▶ **Required task**
Copy the data below word for word, everything from the line containing "family: Ericaceae" down to the line containing "common name: Wild sage", including both of those lines.

========================================================================

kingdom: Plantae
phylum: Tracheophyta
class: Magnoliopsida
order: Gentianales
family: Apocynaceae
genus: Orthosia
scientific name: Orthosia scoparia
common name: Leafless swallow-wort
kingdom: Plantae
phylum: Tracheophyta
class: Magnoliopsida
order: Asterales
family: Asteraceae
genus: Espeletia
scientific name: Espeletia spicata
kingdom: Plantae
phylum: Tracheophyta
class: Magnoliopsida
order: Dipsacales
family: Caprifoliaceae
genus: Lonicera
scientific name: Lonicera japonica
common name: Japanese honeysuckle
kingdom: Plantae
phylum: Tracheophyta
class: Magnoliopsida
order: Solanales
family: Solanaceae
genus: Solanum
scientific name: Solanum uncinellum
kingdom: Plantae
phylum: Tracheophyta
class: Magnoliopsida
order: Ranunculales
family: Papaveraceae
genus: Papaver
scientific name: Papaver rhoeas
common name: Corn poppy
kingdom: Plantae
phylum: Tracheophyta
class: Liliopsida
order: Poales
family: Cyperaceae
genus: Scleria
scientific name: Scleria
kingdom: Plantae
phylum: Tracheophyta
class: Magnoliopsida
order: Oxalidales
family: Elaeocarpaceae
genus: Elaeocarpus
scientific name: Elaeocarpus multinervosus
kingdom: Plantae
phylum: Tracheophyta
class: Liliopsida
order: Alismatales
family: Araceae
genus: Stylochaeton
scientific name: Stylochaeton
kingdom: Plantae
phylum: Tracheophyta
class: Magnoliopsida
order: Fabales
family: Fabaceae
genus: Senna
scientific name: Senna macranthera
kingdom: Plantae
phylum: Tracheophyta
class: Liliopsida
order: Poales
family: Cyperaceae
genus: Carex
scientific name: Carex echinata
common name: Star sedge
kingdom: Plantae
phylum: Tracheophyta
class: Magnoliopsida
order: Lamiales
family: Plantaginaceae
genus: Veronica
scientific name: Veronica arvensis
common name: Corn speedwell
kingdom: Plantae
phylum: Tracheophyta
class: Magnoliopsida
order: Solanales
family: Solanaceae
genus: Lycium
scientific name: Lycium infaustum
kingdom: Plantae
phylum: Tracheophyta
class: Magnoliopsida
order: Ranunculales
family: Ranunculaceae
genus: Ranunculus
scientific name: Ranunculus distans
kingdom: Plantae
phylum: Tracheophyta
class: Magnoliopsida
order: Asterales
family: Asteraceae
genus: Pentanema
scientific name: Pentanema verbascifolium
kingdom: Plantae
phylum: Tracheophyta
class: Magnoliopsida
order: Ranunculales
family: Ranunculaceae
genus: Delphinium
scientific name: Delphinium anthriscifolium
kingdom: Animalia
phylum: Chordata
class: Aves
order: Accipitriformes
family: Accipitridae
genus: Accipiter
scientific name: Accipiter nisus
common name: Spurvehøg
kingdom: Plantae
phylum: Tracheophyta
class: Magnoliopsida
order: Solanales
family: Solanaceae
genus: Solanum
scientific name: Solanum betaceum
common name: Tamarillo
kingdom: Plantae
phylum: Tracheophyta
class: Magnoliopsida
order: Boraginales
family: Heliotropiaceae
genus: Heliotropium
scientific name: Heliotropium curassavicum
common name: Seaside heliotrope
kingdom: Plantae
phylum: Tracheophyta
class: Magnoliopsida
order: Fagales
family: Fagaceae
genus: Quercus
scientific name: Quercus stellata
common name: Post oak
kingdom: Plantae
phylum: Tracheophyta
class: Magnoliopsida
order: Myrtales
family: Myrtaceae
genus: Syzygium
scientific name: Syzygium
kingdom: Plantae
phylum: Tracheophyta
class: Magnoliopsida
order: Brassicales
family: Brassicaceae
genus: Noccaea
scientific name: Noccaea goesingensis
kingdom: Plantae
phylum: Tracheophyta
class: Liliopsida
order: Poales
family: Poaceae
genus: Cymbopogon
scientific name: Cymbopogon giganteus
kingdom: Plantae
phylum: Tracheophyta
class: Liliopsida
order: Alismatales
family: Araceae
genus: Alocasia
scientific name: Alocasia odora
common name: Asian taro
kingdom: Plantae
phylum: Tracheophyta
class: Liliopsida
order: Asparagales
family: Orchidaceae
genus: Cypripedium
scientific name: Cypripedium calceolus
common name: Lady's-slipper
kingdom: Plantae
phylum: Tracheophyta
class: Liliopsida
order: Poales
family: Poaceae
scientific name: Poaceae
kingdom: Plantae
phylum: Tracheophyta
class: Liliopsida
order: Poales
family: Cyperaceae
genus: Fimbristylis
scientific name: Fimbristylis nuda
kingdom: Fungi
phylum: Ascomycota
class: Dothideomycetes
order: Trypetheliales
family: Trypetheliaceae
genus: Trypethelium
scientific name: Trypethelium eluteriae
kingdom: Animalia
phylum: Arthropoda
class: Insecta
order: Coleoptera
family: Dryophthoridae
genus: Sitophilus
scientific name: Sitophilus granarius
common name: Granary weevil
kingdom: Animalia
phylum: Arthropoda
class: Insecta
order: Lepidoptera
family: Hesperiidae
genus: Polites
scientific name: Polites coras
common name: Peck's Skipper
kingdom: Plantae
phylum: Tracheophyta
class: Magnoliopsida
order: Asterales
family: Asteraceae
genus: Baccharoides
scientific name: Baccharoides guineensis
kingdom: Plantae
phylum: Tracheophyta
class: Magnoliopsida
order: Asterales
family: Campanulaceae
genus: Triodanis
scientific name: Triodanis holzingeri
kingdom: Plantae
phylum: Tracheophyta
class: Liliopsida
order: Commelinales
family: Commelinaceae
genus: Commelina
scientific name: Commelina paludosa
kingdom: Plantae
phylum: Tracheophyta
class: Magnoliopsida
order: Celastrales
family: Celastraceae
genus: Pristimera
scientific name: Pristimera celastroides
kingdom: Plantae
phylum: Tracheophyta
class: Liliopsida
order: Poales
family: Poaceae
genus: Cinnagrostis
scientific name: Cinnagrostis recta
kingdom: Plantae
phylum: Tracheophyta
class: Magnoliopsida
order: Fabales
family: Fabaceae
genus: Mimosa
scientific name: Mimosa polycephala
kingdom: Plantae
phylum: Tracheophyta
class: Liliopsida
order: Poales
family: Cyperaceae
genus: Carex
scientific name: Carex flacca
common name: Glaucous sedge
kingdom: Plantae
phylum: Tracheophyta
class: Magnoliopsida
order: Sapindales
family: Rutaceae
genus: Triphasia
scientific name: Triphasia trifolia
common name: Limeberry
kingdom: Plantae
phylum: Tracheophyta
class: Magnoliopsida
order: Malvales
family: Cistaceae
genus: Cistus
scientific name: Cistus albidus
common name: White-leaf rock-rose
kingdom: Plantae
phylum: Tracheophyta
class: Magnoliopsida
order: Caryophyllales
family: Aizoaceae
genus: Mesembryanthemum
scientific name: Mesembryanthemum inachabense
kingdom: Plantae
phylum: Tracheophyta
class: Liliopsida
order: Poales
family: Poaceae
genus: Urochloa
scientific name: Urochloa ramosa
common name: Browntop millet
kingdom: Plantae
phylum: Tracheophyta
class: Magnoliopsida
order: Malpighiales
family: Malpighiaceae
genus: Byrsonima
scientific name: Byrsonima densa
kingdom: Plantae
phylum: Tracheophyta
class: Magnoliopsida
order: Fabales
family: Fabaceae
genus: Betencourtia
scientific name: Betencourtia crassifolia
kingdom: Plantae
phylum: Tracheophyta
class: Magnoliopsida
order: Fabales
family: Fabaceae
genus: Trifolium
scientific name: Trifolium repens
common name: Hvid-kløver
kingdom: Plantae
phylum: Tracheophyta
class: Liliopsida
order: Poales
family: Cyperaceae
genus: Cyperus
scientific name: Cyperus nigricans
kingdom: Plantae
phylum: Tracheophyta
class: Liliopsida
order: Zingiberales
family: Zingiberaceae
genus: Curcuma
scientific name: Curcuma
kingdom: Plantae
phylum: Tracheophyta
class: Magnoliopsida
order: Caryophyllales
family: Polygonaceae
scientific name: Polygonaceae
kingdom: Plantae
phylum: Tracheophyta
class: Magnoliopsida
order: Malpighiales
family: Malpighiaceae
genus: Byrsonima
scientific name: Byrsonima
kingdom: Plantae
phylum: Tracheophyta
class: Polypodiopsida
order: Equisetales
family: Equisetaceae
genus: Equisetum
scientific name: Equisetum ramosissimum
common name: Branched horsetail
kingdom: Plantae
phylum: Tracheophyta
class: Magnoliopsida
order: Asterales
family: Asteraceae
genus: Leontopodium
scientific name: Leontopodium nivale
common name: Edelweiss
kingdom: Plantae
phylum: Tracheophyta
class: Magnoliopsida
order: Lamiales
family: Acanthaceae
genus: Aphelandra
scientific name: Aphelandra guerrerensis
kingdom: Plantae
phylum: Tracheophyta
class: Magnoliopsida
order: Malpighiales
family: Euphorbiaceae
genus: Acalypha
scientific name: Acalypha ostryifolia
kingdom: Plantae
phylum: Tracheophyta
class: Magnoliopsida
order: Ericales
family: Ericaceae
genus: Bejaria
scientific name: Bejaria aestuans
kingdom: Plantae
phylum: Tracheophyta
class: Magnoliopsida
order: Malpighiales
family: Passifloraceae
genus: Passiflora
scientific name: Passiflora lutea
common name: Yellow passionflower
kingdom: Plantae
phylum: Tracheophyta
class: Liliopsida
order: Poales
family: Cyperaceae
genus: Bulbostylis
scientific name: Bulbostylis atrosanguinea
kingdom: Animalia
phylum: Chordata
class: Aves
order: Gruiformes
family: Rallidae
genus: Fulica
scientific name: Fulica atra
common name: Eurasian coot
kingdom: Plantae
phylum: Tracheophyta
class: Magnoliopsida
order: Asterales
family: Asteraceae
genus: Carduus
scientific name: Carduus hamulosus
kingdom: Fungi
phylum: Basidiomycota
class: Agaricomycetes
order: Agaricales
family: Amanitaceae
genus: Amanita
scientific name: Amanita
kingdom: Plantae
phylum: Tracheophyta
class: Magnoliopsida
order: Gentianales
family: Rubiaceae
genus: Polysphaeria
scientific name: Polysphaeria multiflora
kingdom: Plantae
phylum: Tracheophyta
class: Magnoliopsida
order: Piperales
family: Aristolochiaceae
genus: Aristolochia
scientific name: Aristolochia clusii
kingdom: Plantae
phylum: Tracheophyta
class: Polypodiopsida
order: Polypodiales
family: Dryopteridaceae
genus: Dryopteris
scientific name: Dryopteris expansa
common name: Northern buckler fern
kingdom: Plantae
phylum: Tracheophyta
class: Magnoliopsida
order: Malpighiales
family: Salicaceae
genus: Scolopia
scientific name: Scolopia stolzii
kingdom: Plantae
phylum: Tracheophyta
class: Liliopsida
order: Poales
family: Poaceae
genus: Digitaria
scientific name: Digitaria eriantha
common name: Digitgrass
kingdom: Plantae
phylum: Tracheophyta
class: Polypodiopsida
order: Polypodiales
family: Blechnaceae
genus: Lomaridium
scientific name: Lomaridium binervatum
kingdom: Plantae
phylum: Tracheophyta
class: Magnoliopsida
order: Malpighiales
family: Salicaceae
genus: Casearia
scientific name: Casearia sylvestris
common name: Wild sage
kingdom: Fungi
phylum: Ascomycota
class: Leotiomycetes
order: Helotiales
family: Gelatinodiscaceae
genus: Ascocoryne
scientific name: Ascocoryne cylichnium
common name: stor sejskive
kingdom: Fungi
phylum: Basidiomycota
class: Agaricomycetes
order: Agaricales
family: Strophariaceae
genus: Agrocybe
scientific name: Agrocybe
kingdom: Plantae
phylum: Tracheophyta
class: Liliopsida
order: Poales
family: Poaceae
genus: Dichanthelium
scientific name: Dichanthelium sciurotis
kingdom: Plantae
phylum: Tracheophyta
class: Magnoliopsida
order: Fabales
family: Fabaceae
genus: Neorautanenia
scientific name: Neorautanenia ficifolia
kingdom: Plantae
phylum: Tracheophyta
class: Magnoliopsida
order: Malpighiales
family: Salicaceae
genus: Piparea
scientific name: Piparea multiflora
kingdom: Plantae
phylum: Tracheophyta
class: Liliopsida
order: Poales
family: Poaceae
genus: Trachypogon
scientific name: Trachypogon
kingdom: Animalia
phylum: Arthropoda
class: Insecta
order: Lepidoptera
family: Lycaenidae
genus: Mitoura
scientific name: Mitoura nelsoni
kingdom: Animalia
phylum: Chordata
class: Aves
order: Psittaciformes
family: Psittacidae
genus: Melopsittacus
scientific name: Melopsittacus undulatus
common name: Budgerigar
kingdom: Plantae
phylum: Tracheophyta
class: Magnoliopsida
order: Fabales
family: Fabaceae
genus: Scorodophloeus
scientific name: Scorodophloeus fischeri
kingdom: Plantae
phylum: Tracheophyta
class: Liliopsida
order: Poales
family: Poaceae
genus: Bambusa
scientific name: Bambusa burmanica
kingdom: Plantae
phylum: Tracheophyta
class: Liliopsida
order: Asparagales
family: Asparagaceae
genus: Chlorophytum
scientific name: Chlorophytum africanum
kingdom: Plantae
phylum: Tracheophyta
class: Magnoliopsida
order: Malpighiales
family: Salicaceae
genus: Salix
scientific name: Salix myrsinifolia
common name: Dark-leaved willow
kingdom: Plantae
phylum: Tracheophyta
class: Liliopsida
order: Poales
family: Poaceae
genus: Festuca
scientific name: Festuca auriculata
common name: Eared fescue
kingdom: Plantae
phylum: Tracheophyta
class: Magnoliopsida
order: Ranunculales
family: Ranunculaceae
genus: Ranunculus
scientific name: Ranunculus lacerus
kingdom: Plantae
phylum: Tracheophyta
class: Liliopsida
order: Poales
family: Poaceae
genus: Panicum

========================================================================

▶ **Task solution**
family: Ericaceae
genus: Bejaria
scientific name: Bejaria aestuans
kingdom: Plantae
phylum: Tracheophyta
class: Magnoliopsida
order: Malpighiales
family: Passifloraceae
genus: Passiflora
scientific name: Passiflora lutea
common name: Yellow passionflower
kingdom: Plantae
phylum: Tracheophyta
class: Liliopsida
order: Poales
family: Cyperaceae
genus: Bulbostylis
scientific name: Bulbostylis atrosanguinea
kingdom: Animalia
phylum: Chordata
class: Aves
order: Gruiformes
family: Rallidae
genus: Fulica
scientific name: Fulica atra
common name: Eurasian coot
kingdom: Plantae
phylum: Tracheophyta
class: Magnoliopsida
order: Asterales
family: Asteraceae
genus: Carduus
scientific name: Carduus hamulosus
kingdom: Fungi
phylum: Basidiomycota
class: Agaricomycetes
order: Agaricales
family: Amanitaceae
genus: Amanita
scientific name: Amanita
kingdom: Plantae
phylum: Tracheophyta
class: Magnoliopsida
order: Gentianales
family: Rubiaceae
genus: Polysphaeria
scientific name: Polysphaeria multiflora
kingdom: Plantae
phylum: Tracheophyta
class: Magnoliopsida
order: Piperales
family: Aristolochiaceae
genus: Aristolochia
scientific name: Aristolochia clusii
kingdom: Plantae
phylum: Tracheophyta
class: Polypodiopsida
order: Polypodiales
family: Dryopteridaceae
genus: Dryopteris
scientific name: Dryopteris expansa
common name: Northern buckler fern
kingdom: Plantae
phylum: Tracheophyta
class: Magnoliopsida
order: Malpighiales
family: Salicaceae
genus: Scolopia
scientific name: Scolopia stolzii
kingdom: Plantae
phylum: Tracheophyta
class: Liliopsida
order: Poales
family: Poaceae
genus: Digitaria
scientific name: Digitaria eriantha
common name: Digitgrass
kingdom: Plantae
phylum: Tracheophyta
class: Polypodiopsida
order: Polypodiales
family: Blechnaceae
genus: Lomaridium
scientific name: Lomaridium binervatum
kingdom: Plantae
phylum: Tracheophyta
class: Magnoliopsida
order: Malpighiales
family: Salicaceae
genus: Casearia
scientific name: Casearia sylvestris
common name: Wild sage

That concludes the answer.